Bila menengok perkembangan kebudayaan di kota Ambon dan sekitarnya beberapa dekade lalu pasca kemerdekaan kita akan menemukan fenomena budaya pada waktu itu. Masuknya pengaruh modernisasi pasca kemerdekaan selain mengubah cara hidup masyarakat tradisional ke masyarakat industri juga memunculkan sikap diskriminatif dan penolakan terhadap kebudayaan ras Melanesia di Maluku.
Bagi sebagian besar dari kita yang tinggal di kota Ambon dan sekitarnya pada waktu itu mungkin pernah mendengar atau melontarkan kalimat : ale su kayak suku Alifuru saja atau A tabrak dalam muka kamorang seng tahu, dasar manusia tinggal di belakang tanah. Penggunaan kata suku Alifuru dan belakang tanah merupakan sindiran halus untuk mereka yang tinggal jauh dari perkotaan - menetap di pelosok daerah terpencil atau pedalaman. Karena tinggal di wilayah seperti itu maka mereka dianggap tidak berpendidikan atau memiliki pola pikir yang belum maju.
Salah satu penyebab dilontarkannya pandangan setreotip seperti itu karena kebudayaan Alifuru maupun mereka yang dikatakan tinggal belakang tanah belum mengenal tulis baca dengan aksara sebagaimana yang diajarkan dalam pendidikan modern.
Pengertian aksara  di sini mengacu dan hanya terbatas pada  tiga jenis aksara yaitu : huruf (A - Z), angka (1, 2, 3 dst) dan aksara khusus (/ ' # ^ @ = +,  dll). Mengacu dan hanya dibatasi pada kebudayaan tulis baca dengan aksara ini karena pada waktu itu dianggap lebih maju dalam pendidikan modern.
Di sisi lain, penemuan teknologi dan kemajuan sains modern seperti kilauan berlian yang sangat menakjubkan pada waktu itu. Keterpesonaan pada perkembangan teknologi dan sains modern di kota Ambon dan sekitarnya beberapa dekade lalu pasca kemerdekaan lambat laun mengakibatkan terjadinya penolakan terhadap unsur-unsur kebudayaan ras Melanesia yang terdapat dalam mitos, tradisi lisan, ritual adat, takhayul dan lain sebagainya.
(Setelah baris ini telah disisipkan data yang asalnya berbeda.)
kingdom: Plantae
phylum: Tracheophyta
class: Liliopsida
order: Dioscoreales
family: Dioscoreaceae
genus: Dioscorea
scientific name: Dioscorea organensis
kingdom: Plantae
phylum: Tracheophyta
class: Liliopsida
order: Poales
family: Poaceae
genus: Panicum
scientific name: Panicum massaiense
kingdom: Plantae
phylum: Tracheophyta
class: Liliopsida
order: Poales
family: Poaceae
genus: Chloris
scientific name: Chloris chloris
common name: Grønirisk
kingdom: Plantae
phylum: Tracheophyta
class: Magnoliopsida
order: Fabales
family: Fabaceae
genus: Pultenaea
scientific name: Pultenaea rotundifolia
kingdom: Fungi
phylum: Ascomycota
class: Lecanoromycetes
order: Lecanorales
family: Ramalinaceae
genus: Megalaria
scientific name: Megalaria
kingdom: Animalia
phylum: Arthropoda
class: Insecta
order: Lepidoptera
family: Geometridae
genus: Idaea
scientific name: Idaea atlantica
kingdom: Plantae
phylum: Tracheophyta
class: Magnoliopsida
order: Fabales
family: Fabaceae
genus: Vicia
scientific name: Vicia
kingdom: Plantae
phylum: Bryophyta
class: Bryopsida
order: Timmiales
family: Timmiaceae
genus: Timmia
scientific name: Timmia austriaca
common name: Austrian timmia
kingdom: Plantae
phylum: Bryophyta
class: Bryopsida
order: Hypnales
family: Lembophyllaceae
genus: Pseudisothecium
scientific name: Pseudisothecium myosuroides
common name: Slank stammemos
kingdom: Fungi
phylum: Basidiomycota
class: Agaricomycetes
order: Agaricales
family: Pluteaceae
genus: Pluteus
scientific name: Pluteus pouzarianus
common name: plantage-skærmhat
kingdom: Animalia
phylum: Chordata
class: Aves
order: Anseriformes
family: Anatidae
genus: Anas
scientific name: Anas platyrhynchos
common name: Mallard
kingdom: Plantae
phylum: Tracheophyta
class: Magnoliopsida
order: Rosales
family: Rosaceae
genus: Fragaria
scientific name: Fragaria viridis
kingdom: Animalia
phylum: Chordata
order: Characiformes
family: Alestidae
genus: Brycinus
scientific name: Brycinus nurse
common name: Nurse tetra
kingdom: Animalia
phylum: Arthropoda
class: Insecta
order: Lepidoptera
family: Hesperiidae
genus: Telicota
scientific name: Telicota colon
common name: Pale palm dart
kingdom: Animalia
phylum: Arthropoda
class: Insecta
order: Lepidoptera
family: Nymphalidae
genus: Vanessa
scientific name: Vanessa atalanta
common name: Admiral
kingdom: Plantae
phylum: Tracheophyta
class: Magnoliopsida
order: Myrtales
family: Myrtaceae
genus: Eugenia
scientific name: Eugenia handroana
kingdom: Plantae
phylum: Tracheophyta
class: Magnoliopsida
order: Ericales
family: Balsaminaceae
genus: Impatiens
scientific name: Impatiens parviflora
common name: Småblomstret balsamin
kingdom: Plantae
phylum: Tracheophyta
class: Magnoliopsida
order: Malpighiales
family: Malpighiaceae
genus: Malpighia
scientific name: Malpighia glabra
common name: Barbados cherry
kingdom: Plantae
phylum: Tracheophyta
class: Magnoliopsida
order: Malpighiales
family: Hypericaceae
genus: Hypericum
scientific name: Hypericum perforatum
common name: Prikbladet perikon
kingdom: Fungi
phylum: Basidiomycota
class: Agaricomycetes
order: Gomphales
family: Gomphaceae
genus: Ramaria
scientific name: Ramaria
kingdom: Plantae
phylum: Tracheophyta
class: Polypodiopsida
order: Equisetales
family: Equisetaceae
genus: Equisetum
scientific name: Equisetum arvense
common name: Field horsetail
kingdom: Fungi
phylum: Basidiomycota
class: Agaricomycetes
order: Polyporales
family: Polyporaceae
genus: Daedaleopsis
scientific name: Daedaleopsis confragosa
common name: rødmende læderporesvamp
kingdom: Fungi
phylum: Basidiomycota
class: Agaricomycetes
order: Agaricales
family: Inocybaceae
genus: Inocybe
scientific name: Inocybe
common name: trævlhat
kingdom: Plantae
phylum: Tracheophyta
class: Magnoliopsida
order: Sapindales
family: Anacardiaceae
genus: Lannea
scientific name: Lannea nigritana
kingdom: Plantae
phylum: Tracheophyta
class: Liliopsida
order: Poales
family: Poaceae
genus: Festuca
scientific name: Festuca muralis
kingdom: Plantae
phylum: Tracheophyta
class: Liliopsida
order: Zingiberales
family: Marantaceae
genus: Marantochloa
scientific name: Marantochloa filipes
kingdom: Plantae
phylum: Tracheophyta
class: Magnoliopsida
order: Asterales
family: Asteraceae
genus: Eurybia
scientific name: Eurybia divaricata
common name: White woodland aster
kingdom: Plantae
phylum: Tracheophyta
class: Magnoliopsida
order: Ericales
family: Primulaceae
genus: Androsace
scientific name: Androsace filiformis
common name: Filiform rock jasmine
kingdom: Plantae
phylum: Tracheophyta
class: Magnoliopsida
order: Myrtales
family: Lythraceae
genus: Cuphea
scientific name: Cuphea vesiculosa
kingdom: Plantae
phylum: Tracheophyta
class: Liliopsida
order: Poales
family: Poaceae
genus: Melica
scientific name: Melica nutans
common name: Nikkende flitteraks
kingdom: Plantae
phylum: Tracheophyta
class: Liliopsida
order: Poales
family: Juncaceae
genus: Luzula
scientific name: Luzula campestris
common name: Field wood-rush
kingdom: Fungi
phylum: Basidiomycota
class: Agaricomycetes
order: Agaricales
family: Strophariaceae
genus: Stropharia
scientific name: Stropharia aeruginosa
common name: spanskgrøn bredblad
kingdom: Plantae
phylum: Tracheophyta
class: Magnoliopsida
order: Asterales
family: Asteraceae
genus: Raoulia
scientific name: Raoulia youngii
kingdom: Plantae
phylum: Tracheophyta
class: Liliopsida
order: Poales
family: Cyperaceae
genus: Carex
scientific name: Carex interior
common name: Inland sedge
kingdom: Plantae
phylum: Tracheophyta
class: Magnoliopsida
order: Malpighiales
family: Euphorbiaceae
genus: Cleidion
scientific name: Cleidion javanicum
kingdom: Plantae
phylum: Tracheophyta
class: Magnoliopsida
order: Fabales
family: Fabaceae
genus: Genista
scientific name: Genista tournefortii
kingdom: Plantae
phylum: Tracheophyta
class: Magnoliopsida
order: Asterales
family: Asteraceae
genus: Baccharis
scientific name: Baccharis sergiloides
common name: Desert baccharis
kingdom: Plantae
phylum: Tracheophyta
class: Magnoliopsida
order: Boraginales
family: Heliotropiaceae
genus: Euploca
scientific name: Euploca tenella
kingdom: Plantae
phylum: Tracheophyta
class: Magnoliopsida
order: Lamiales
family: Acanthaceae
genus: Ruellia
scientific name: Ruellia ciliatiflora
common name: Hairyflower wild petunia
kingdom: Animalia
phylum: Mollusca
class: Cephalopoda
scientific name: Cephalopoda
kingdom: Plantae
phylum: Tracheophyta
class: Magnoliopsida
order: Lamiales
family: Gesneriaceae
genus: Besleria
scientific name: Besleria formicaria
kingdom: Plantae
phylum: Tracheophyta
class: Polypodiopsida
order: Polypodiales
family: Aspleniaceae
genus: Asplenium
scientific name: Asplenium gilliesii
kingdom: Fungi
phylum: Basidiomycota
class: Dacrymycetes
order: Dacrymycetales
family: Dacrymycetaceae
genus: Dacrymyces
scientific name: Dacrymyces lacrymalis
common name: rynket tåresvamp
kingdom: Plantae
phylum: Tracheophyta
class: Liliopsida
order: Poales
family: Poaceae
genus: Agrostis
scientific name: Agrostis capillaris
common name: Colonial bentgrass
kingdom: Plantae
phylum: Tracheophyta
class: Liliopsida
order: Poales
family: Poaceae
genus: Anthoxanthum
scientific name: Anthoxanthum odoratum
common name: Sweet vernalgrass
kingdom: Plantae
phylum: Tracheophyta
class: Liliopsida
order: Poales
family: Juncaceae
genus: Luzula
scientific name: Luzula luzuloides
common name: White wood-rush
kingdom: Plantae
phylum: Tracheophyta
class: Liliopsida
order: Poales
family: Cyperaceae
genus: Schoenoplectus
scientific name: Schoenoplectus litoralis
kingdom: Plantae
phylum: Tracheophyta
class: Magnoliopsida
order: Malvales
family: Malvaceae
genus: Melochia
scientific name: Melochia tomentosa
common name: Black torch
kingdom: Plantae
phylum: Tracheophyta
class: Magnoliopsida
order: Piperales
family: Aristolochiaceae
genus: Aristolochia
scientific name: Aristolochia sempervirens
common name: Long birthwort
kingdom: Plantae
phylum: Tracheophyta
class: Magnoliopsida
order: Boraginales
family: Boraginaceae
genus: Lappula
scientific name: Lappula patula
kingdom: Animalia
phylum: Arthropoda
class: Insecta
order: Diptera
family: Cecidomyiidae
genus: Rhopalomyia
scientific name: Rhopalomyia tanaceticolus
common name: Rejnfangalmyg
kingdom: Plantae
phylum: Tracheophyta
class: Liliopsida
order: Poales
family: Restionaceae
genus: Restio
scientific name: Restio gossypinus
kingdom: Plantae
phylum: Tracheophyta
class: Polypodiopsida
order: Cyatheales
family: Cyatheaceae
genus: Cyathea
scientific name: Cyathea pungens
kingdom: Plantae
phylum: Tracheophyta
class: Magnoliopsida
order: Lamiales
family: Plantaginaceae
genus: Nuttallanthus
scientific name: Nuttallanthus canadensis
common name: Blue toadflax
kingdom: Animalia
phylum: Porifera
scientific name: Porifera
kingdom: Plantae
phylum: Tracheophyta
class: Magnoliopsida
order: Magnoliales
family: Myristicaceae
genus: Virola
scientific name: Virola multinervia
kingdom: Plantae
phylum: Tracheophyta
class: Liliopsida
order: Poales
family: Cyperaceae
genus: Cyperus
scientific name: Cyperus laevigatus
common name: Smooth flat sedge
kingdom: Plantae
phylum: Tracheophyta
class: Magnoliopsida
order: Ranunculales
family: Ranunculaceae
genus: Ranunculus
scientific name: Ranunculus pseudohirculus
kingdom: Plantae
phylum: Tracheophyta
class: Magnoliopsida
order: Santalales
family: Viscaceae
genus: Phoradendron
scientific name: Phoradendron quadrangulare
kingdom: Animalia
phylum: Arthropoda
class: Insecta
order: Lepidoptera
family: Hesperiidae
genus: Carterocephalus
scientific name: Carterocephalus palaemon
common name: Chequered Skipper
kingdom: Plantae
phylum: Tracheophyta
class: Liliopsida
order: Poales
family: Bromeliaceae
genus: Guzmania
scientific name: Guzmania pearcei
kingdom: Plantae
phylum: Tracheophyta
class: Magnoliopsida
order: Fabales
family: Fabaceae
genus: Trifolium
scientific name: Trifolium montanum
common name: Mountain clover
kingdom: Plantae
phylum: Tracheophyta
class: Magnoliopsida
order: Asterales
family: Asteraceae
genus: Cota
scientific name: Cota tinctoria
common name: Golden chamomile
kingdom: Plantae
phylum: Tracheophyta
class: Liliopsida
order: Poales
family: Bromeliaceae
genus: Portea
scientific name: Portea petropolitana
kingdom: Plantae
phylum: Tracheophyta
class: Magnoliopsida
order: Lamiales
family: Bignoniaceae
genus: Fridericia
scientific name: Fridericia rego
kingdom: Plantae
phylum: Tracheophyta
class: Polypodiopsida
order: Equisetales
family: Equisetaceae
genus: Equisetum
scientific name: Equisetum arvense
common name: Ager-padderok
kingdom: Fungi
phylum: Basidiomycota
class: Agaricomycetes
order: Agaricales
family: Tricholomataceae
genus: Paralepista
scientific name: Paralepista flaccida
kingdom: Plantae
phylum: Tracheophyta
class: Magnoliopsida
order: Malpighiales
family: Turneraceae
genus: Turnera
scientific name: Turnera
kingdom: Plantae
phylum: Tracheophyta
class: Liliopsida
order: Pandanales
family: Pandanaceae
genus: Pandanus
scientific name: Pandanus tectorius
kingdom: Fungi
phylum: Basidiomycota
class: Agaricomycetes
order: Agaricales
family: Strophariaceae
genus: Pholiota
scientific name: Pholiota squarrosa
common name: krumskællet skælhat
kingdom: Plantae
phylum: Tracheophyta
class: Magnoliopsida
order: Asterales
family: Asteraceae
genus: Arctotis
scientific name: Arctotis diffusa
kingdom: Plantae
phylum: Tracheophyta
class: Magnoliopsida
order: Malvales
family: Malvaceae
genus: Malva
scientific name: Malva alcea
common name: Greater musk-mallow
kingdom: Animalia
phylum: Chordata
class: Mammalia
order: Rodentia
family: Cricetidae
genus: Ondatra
Salah satu penyebab terjadinya penolakan itu karena dianggap tidak rasional atau tidak bisa dibuktikan secara ilmiah dalam pendidikan modern.
Karena faktor-faktor itulah maka kebanyakan dari kita yang sedang dan telah mengenyam pendidikan modern berpikir penting untuk melakukan gerakan pemberantasan buta aksara. Tujuannya, agar ras Melanesia di Maluku keluar dari kehidupan primitif, terbelakang, kolot, terasing dan liar.
Dilontarkannya pandangan stereotip oleh sebagian dari kita dan pihak asing, terjadinya penolakan serta dilakukan gerakan pemberantasan buta aksara merupakan fenomena budaya yang terjadi pada waktu itu. Â
Apakah fenomena budaya yang memunculkan sikap seperti itu memang benar demikian, sehingga bisa dibenarkan gerakan pemberantasan buta aksara yang bertujuan untuk membawa ras Melanesia di Maluku keluar dari kehidupan primitif, terbelakang, kolot, terasing dan liar -- karena memiliki pola pikir yang belum maju, ataukah hal itu justru tidak benar ?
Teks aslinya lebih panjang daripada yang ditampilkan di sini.